To Eat Or Not To Eat - Pulses?
I need help to understand what kind of pulses make the non-grain category? I live in India, which is huge on pulses for most of the meals and easy accessible.
Wiki post: "Included in the pulses are: dry beans like pinto beans, kidney beans and navy beans; dry peas; lentils"
Pulse (legume) - Wikipedia, the free encyclopedia
"The term "pulse", as used by the Food and Agricultural Organization (FAO), is reserved for crops harvested solely for the dry seed. This excludes green beans and green peas, which are considered vegetable crops. Also excluded are crops that are mainly grown for oil extraction (oilseeds like soybeans and peanuts), and crops which are used exclusively for sowing (clovers, alfalfa). However, in common use, these distinctions are not clearly made, and many of the varieties so classified and given below are also used as vegetables, with their beans in pods while young; cooked in whole cuisines; and sold for the purpose; for example, black eyed beans, lima beans and Toor or pigeon peas are thus eaten as fresh green beans, or cooked as part of a meal."

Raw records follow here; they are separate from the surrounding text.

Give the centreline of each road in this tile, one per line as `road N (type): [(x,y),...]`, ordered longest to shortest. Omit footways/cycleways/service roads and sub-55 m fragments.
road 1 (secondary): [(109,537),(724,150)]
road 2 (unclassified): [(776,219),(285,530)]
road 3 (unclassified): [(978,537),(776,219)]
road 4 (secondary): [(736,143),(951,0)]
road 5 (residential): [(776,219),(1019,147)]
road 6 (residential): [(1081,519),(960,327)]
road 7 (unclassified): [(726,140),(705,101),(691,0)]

I am not sure if pulses work good within primal, and if so, then at what (pyramid) level it exists - how much can I gorge
nope - what you are calling pulses are not primal/paleo.

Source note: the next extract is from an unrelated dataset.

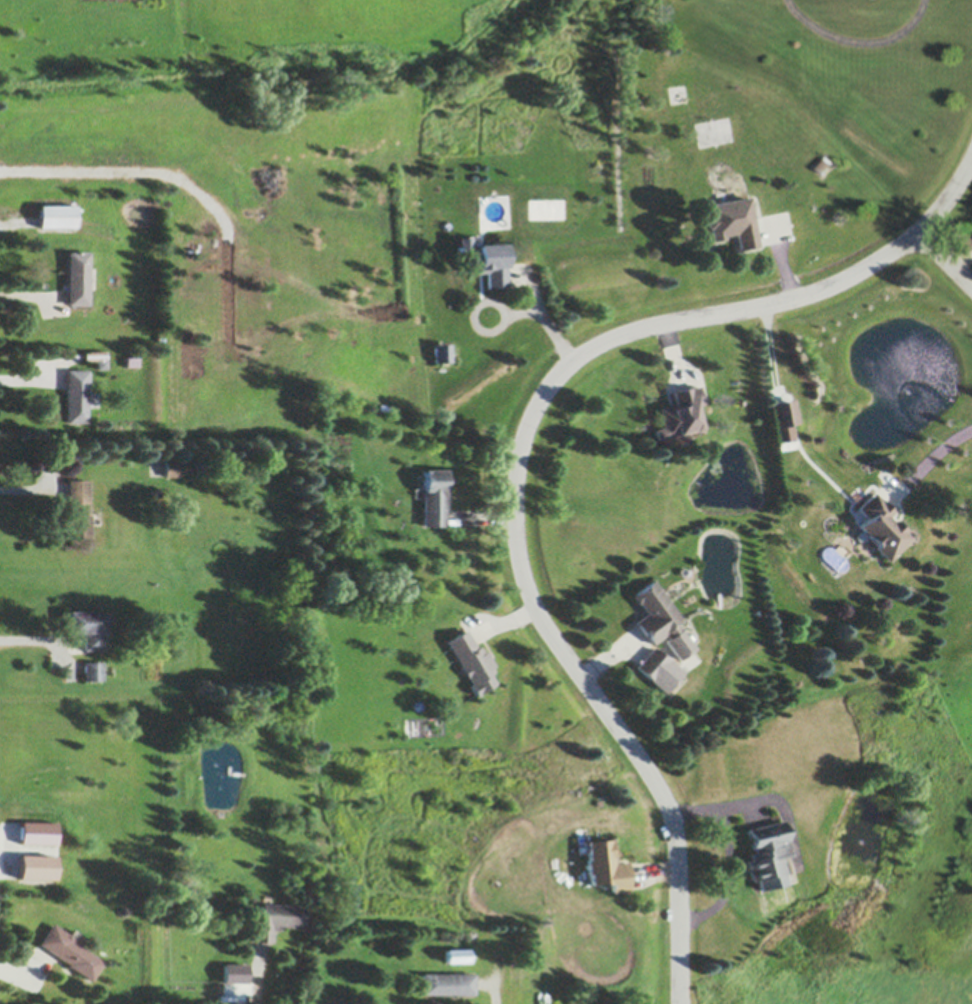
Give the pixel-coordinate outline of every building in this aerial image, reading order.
[(815,166),(825,155),(833,163),(823,173),(815,166)] [(749,195),(758,245),(738,249),(735,232),(723,235),(723,238),(711,241),(709,227),(707,228),(704,215),(706,215),(704,204),(749,195)] [(40,204),(76,204),(76,226),(39,226),(40,204)] [(457,237),(469,237),(469,244),(503,243),(504,264),(505,264),(506,287),(485,288),(485,272),(468,272),(467,257),(459,257),(459,247),(457,247),(457,237)] [(88,251),(88,304),(67,304),(67,251),(88,251)] [(433,344),(450,343),(450,361),(434,362),(433,344)] [(84,351),(106,350),(106,368),(96,368),(96,360),(85,360),(85,358),(84,358),(84,351)] [(119,355),(129,355),(129,367),(120,367),(119,355)] [(67,369),(88,369),(88,370),(90,370),(90,384),(88,384),(88,422),(66,422),(67,369)] [(698,385),(703,403),(694,406),(700,428),(692,431),(691,429),(657,439),(654,429),(663,427),(658,408),(670,404),(671,408),(675,406),(671,391),(690,386),(690,387),(698,385)] [(771,403),(793,398),(797,423),(775,427),(771,403)] [(150,475),(150,458),(165,458),(165,457),(190,457),(189,476),(165,477),(165,475),(150,475)] [(422,469),(445,469),(444,526),(421,526),(422,469)] [(89,479),(89,537),(66,537),(65,494),(67,494),(67,479),(89,479)] [(872,492),(891,512),(886,517),(890,521),(893,519),(894,520),(893,521),(899,527),(900,526),(902,529),(903,528),(905,530),(903,532),(909,538),(886,561),(873,548),(875,546),(856,526),(865,517),(855,508),(872,492)] [(653,580),(680,619),(676,623),(686,636),(689,633),(693,638),(689,642),(694,648),(677,660),(664,640),(667,638),(665,635),(652,644),(646,636),(645,637),(634,622),(646,613),(639,603),(638,604),(632,595),(653,580)] [(67,611),(103,611),(103,612),(110,613),(110,620),(103,620),(103,650),(83,650),(82,633),(68,633),(67,611)] [(446,641),(465,629),(477,647),(479,645),(483,653),(486,651),(495,665),(492,667),(494,671),(490,674),(496,683),(476,696),(469,684),(470,683),(446,641)] [(635,667),(652,647),(668,660),(651,681),(635,667)] [(83,662),(102,662),(102,680),(83,681),(83,662)] [(19,821),(55,823),(54,845),(18,844),(19,821)] [(745,830),(781,821),(789,856),(779,859),(783,879),(756,886),(755,880),(749,881),(744,862),(749,861),(748,854),(753,853),(752,849),(750,849),(745,830)] [(587,842),(610,840),(610,838),(613,838),(614,842),(613,842),(613,848),(614,848),(614,852),(612,852),(612,857),(614,857),(614,863),(628,862),(628,865),(627,865),(628,879),(629,879),(629,883),(627,883),(627,887),(629,886),(629,891),(611,893),(610,885),(591,886),(590,874),(588,875),(587,860),(589,860),(587,842)] [(18,856),(54,856),(54,880),(17,879),(18,856)] [(262,903),(303,906),(302,928),(280,927),(280,930),(273,930),(272,943),(250,941),(251,923),(261,923),(262,903)] [(37,944),(51,924),(68,935),(72,929),(85,938),(80,947),(103,963),(89,982),(66,965),(67,964),(37,944)] [(446,950),(452,950),(452,944),(459,944),(459,949),(469,949),(469,963),(446,963),(446,950)] [(422,973),(475,973),(474,995),(422,995),(422,973)]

Primal/Paleo allow beans and peas as vegetable - in other words no dry pulses. The diets that allow pulses and are closest to Primal/Paleo in the concept are Slow Carb diets. Since the pulses is a staple in India, the approach that can be recommended is not eating more than 1 cup of cooked starches a day (pulses, potato, sweet potato, rice). Now, if you would like to eat a lot of pulses, AND gorging, I would recommend Tim Ferris 4-Hour Body book that is very much pulses-based and insists on one feast day a week in his slow-carb approach.
Thanks, Tomi and Leida for responding.
That's a great tip, of which I had no idea: slow carb diets and keeping off dry pulses. Yes, pulses are a staple diet in India, though not something that I can't avoid being at home - stick to veggies and non-veg & eggs. Good to know that one-cup of cooked starches could be alright.
I have other challenges being Type 1 diabetic. I am convinced that going low-carb is the way to go but I need to be careful about the reduction of insulin, which I intend doing gradually. Also, take care to maintain my weight if not increase since I am on the low side.
I shall take a look at Tom Ferris' recommendation.